(Saved entries)
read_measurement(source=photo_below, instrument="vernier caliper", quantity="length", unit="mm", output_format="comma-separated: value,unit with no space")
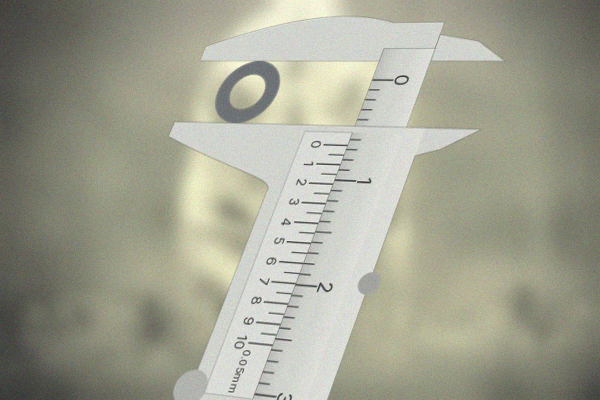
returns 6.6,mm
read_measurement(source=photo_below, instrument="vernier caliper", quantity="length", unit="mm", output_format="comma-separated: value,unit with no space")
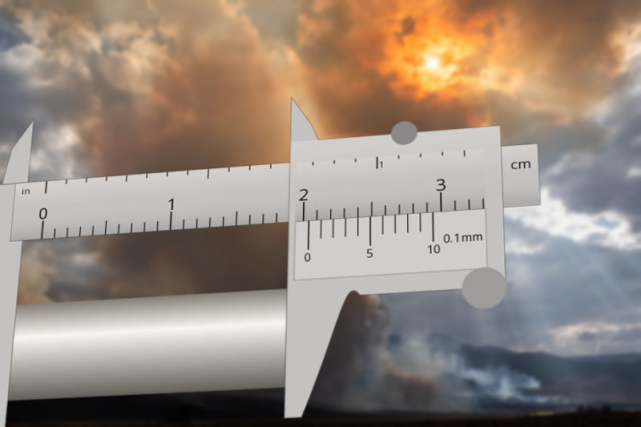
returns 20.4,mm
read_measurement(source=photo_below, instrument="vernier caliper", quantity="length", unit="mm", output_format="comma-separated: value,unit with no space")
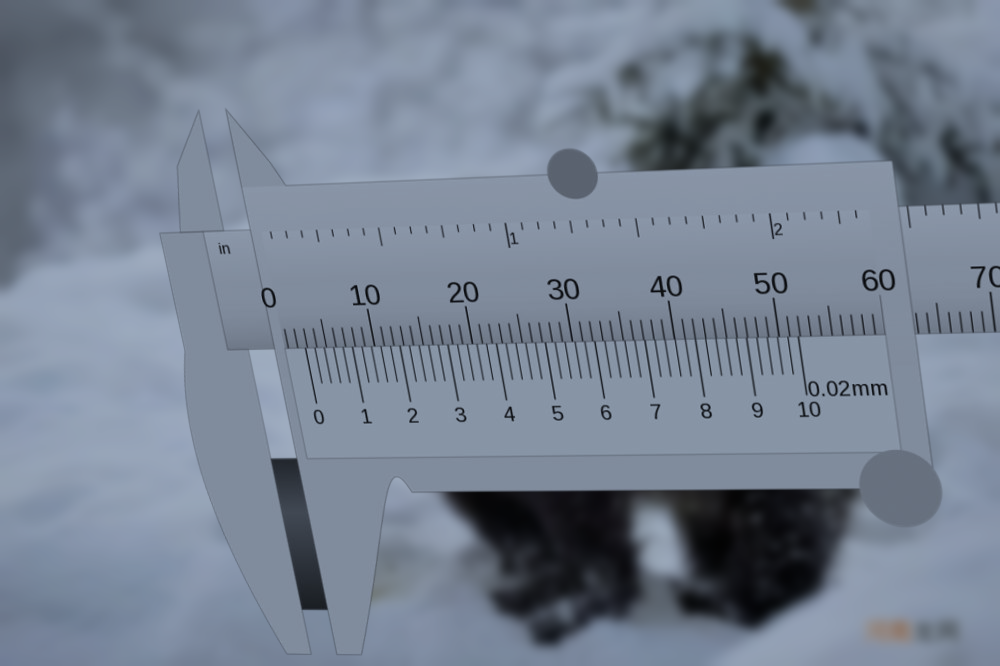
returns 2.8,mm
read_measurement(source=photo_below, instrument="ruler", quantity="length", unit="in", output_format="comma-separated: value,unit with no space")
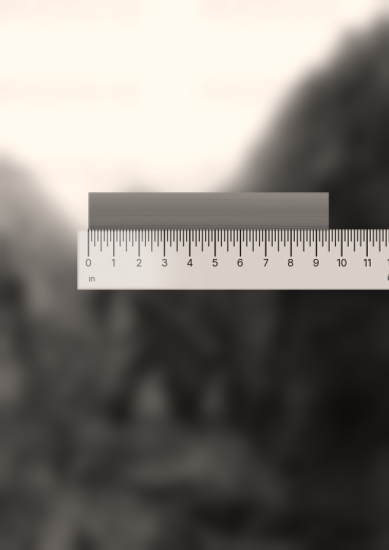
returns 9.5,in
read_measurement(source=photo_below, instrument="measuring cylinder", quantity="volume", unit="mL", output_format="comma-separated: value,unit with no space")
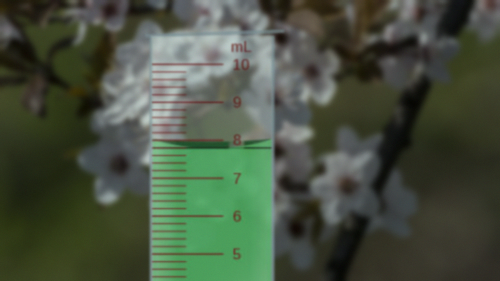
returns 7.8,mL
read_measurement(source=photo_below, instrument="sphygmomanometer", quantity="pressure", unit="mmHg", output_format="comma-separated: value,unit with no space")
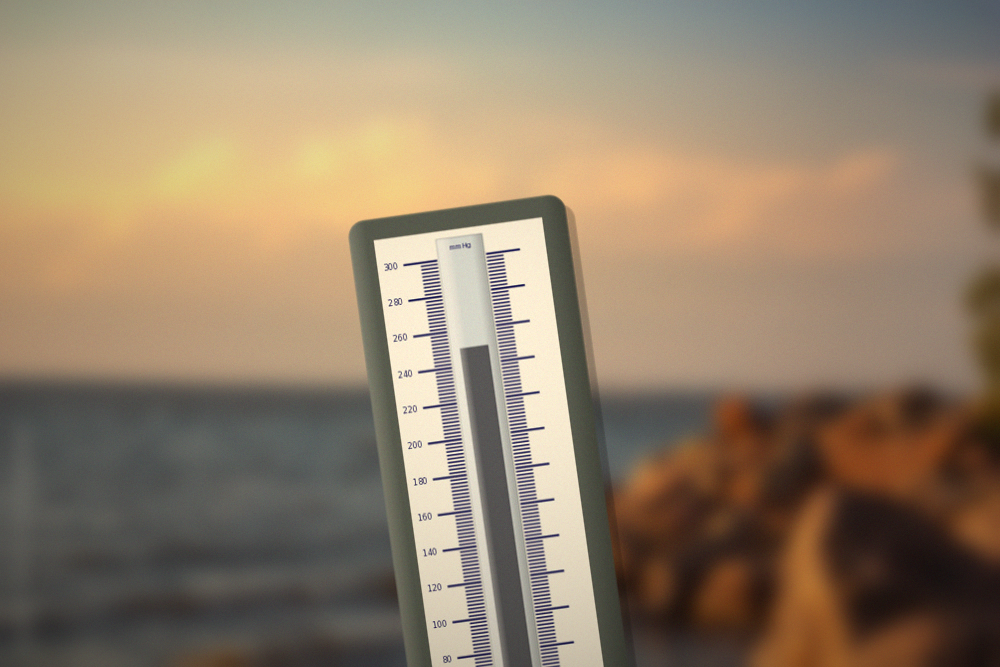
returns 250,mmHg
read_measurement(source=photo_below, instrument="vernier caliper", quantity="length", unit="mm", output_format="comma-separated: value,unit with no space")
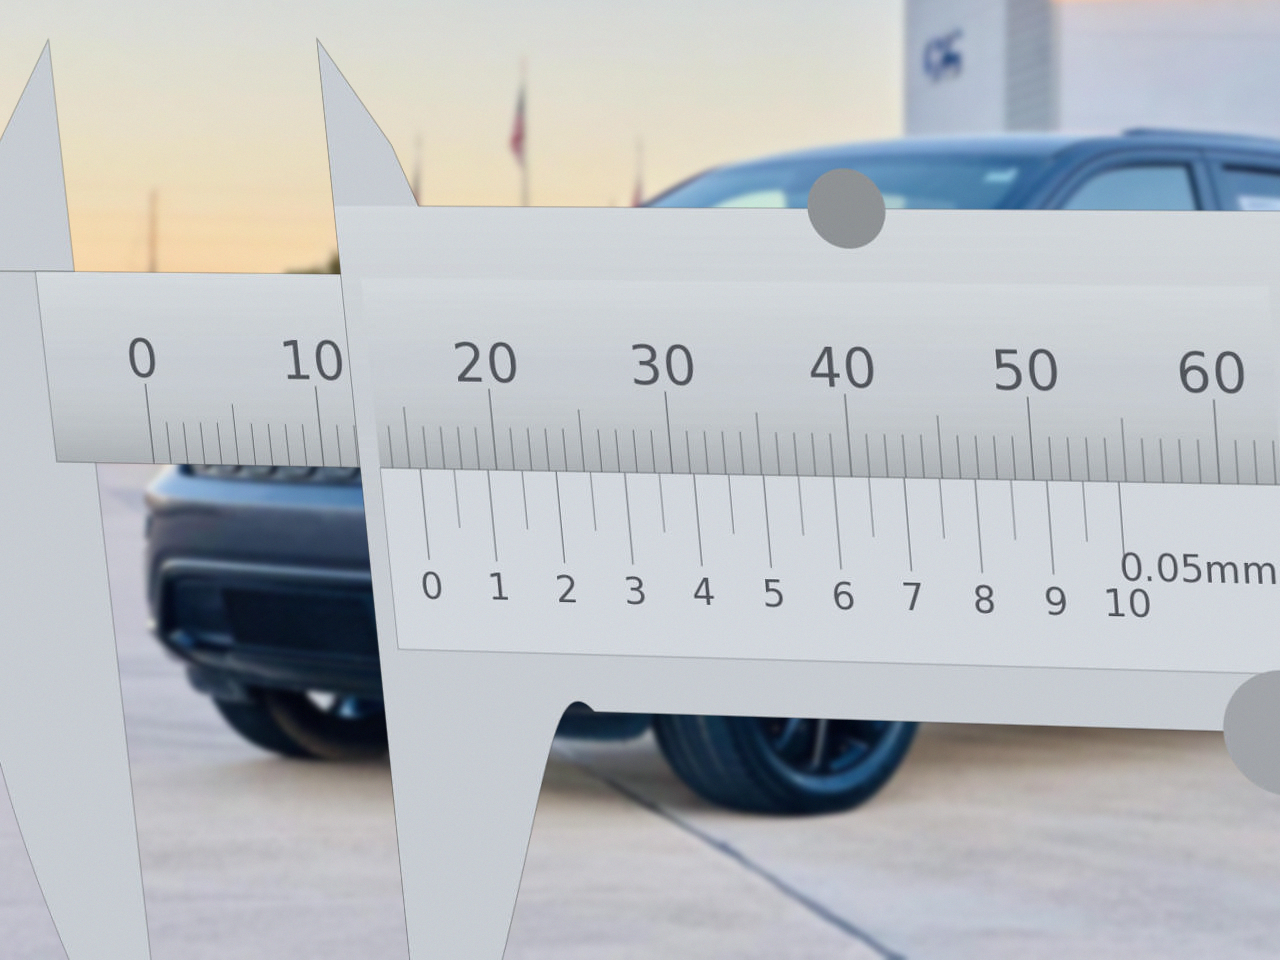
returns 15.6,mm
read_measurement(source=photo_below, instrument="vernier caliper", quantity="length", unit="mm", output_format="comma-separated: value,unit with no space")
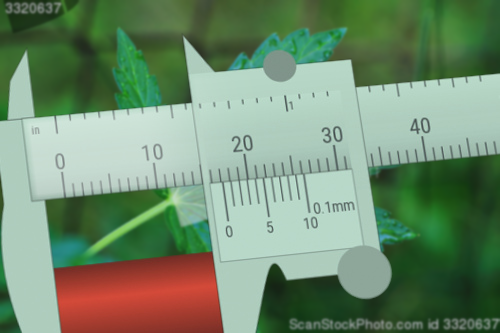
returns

YOUR TASK =
In every one of the entries above, replace "vernier caliper" with "digital caliper" and leave everything else unchanged. Omit the pictures from your answer.

TASK RESPONSE =
read_measurement(source=photo_below, instrument="digital caliper", quantity="length", unit="mm", output_format="comma-separated: value,unit with no space")
returns 6.6,mm
read_measurement(source=photo_below, instrument="digital caliper", quantity="length", unit="mm", output_format="comma-separated: value,unit with no space")
returns 20.4,mm
read_measurement(source=photo_below, instrument="digital caliper", quantity="length", unit="mm", output_format="comma-separated: value,unit with no space")
returns 2.8,mm
read_measurement(source=photo_below, instrument="ruler", quantity="length", unit="in", output_format="comma-separated: value,unit with no space")
returns 9.5,in
read_measurement(source=photo_below, instrument="measuring cylinder", quantity="volume", unit="mL", output_format="comma-separated: value,unit with no space")
returns 7.8,mL
read_measurement(source=photo_below, instrument="sphygmomanometer", quantity="pressure", unit="mmHg", output_format="comma-separated: value,unit with no space")
returns 250,mmHg
read_measurement(source=photo_below, instrument="digital caliper", quantity="length", unit="mm", output_format="comma-separated: value,unit with no space")
returns 15.6,mm
read_measurement(source=photo_below, instrument="digital caliper", quantity="length", unit="mm", output_format="comma-separated: value,unit with no space")
returns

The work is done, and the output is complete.